◆ **EXERCISE DIRECTIONS**
Transcribe every record as it stands and set the images aside.

[TASK INPUTS]

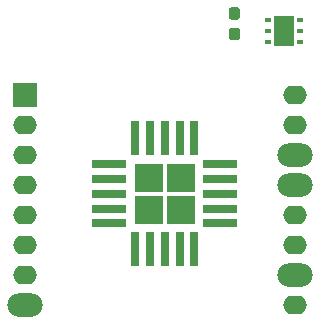
<source format=gts>
G04 #@! TF.GenerationSoftware,KiCad,Pcbnew,(5.1.7)-1*
G04 #@! TF.CreationDate,2021-11-12T18:57:48+01:00*
G04 #@! TF.ProjectId,CO2-Breakout,434f322d-4272-4656-916b-6f75742e6b69,rev?*
G04 #@! TF.SameCoordinates,Original*
G04 #@! TF.FileFunction,Soldermask,Top*
G04 #@! TF.FilePolarity,Negative*
%FSLAX46Y46*%
G04 Gerber Fmt 4.6, Leading zero omitted, Abs format (unit mm)*
G04 Created by KiCad (PCBNEW (5.1.7)-1) date 2021-11-12 18:57:48*
%MOMM*%
%LPD*%
G01*
G04 APERTURE LIST*
%ADD10R,1.700000X2.600000*%
%ADD11R,0.630000X0.450000*%
%ADD12O,2.000000X1.600000*%
%ADD13O,3.000000X2.000000*%
%ADD14R,2.000000X2.000000*%
%ADD15R,2.400000X2.400000*%
%ADD16R,0.800000X3.000000*%
%ADD17R,3.000000X0.800000*%
G04 APERTURE END LIST*
G04 #@! TO.C,C1*
G36*
G01*
X107437500Y-88475000D02*
X106962500Y-88475000D01*
G75*
G02*
X106725000Y-88237500I0J237500D01*
G01*
X106725000Y-87637500D01*
G75*
G02*
X106962500Y-87400000I237500J0D01*
G01*
X107437500Y-87400000D01*
G75*
G02*
X107675000Y-87637500I0J-237500D01*
G01*
X107675000Y-88237500D01*
G75*
G02*
X107437500Y-88475000I-237500J0D01*
G01*
G37*
G36*
G01*
X107437500Y-90200000D02*
X106962500Y-90200000D01*
G75*
G02*
X106725000Y-89962500I0J237500D01*
G01*
X106725000Y-89362500D01*
G75*
G02*
X106962500Y-89125000I237500J0D01*
G01*
X107437500Y-89125000D01*
G75*
G02*
X107675000Y-89362500I0J-237500D01*
G01*
X107675000Y-89962500D01*
G75*
G02*
X107437500Y-90200000I-237500J0D01*
G01*
G37*
G04 #@! TD*
D10*
G04 #@! TO.C,U1*
X111400000Y-89400000D03*
D11*
X110060000Y-90350000D03*
X110060000Y-89400000D03*
X110060000Y-88450000D03*
X112740000Y-88450000D03*
X112740000Y-89400000D03*
X112740000Y-90350000D03*
G04 #@! TD*
D12*
G04 #@! TO.C,U2*
X112355001Y-94875000D03*
X112355001Y-97415000D03*
D13*
X112355001Y-99955000D03*
X112355001Y-102495000D03*
D12*
X112355001Y-105035000D03*
X112355001Y-107575000D03*
D13*
X112355001Y-110115000D03*
D12*
X112355001Y-112655000D03*
D13*
X89495001Y-112655000D03*
D12*
X89495001Y-110115000D03*
X89495001Y-107575000D03*
X89495001Y-105035000D03*
X89495001Y-102495000D03*
X89495001Y-99955000D03*
D14*
X89495001Y-94875000D03*
D12*
X89495001Y-97415000D03*
G04 #@! TD*
D15*
G04 #@! TO.C,SCD1*
X102650000Y-104550000D03*
X102650000Y-101850000D03*
X99950000Y-101850000D03*
D16*
X98800000Y-107900000D03*
X100050000Y-107900000D03*
X101300000Y-107900000D03*
X102550000Y-107900000D03*
X103800000Y-107900000D03*
X103800000Y-98500000D03*
D17*
X96600000Y-100700000D03*
X106000000Y-105700000D03*
X106000000Y-104450000D03*
X106000000Y-103200000D03*
X106000000Y-101950000D03*
X106000000Y-100700000D03*
D16*
X102550000Y-98500000D03*
X101300000Y-98500000D03*
X100050000Y-98500000D03*
X98800000Y-98500000D03*
D17*
X96600000Y-101950000D03*
X96600000Y-103200000D03*
X96600000Y-104450000D03*
X96600000Y-105700000D03*
D15*
X99950000Y-104550000D03*
G04 #@! TD*
M02*

</source>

[/TASK INPUTS]

◆ **PROBLEM SOLUTION**
<source format=gts>
G04 #@! TF.GenerationSoftware,KiCad,Pcbnew,(5.1.7)-1*
G04 #@! TF.CreationDate,2021-11-12T18:57:48+01:00*
G04 #@! TF.ProjectId,CO2-Breakout,434f322d-4272-4656-916b-6f75742e6b69,rev?*
G04 #@! TF.SameCoordinates,Original*
G04 #@! TF.FileFunction,Soldermask,Top*
G04 #@! TF.FilePolarity,Negative*
%FSLAX46Y46*%
G04 Gerber Fmt 4.6, Leading zero omitted, Abs format (unit mm)*
G04 Created by KiCad (PCBNEW (5.1.7)-1) date 2021-11-12 18:57:48*
%MOMM*%
%LPD*%
G01*
G04 APERTURE LIST*
%ADD10R,1.700000X2.600000*%
%ADD11R,0.630000X0.450000*%
%ADD12O,2.000000X1.600000*%
%ADD13O,3.000000X2.000000*%
%ADD14R,2.000000X2.000000*%
%ADD15R,2.400000X2.400000*%
%ADD16R,0.800000X3.000000*%
%ADD17R,3.000000X0.800000*%
G04 APERTURE END LIST*
G04 #@! TO.C,C1*
G36*
G01*
X107437500Y-88475000D02*
X106962500Y-88475000D01*
G75*
G02*
X106725000Y-88237500I0J237500D01*
G01*
X106725000Y-87637500D01*
G75*
G02*
X106962500Y-87400000I237500J0D01*
G01*
X107437500Y-87400000D01*
G75*
G02*
X107675000Y-87637500I0J-237500D01*
G01*
X107675000Y-88237500D01*
G75*
G02*
X107437500Y-88475000I-237500J0D01*
G01*
G37*
G36*
G01*
X107437500Y-90200000D02*
X106962500Y-90200000D01*
G75*
G02*
X106725000Y-89962500I0J237500D01*
G01*
X106725000Y-89362500D01*
G75*
G02*
X106962500Y-89125000I237500J0D01*
G01*
X107437500Y-89125000D01*
G75*
G02*
X107675000Y-89362500I0J-237500D01*
G01*
X107675000Y-89962500D01*
G75*
G02*
X107437500Y-90200000I-237500J0D01*
G01*
G37*
G04 #@! TD*
D10*
G04 #@! TO.C,U1*
X111400000Y-89400000D03*
D11*
X110060000Y-90350000D03*
X110060000Y-89400000D03*
X110060000Y-88450000D03*
X112740000Y-88450000D03*
X112740000Y-89400000D03*
X112740000Y-90350000D03*
G04 #@! TD*
D12*
G04 #@! TO.C,U2*
X112355001Y-94875000D03*
X112355001Y-97415000D03*
D13*
X112355001Y-99955000D03*
X112355001Y-102495000D03*
D12*
X112355001Y-105035000D03*
X112355001Y-107575000D03*
D13*
X112355001Y-110115000D03*
D12*
X112355001Y-112655000D03*
D13*
X89495001Y-112655000D03*
D12*
X89495001Y-110115000D03*
X89495001Y-107575000D03*
X89495001Y-105035000D03*
X89495001Y-102495000D03*
X89495001Y-99955000D03*
D14*
X89495001Y-94875000D03*
D12*
X89495001Y-97415000D03*
G04 #@! TD*
D15*
G04 #@! TO.C,SCD1*
X102650000Y-104550000D03*
X102650000Y-101850000D03*
X99950000Y-101850000D03*
D16*
X98800000Y-107900000D03*
X100050000Y-107900000D03*
X101300000Y-107900000D03*
X102550000Y-107900000D03*
X103800000Y-107900000D03*
X103800000Y-98500000D03*
D17*
X96600000Y-100700000D03*
X106000000Y-105700000D03*
X106000000Y-104450000D03*
X106000000Y-103200000D03*
X106000000Y-101950000D03*
X106000000Y-100700000D03*
D16*
X102550000Y-98500000D03*
X101300000Y-98500000D03*
X100050000Y-98500000D03*
X98800000Y-98500000D03*
D17*
X96600000Y-101950000D03*
X96600000Y-103200000D03*
X96600000Y-104450000D03*
X96600000Y-105700000D03*
D15*
X99950000Y-104550000D03*
G04 #@! TD*
M02*

</source>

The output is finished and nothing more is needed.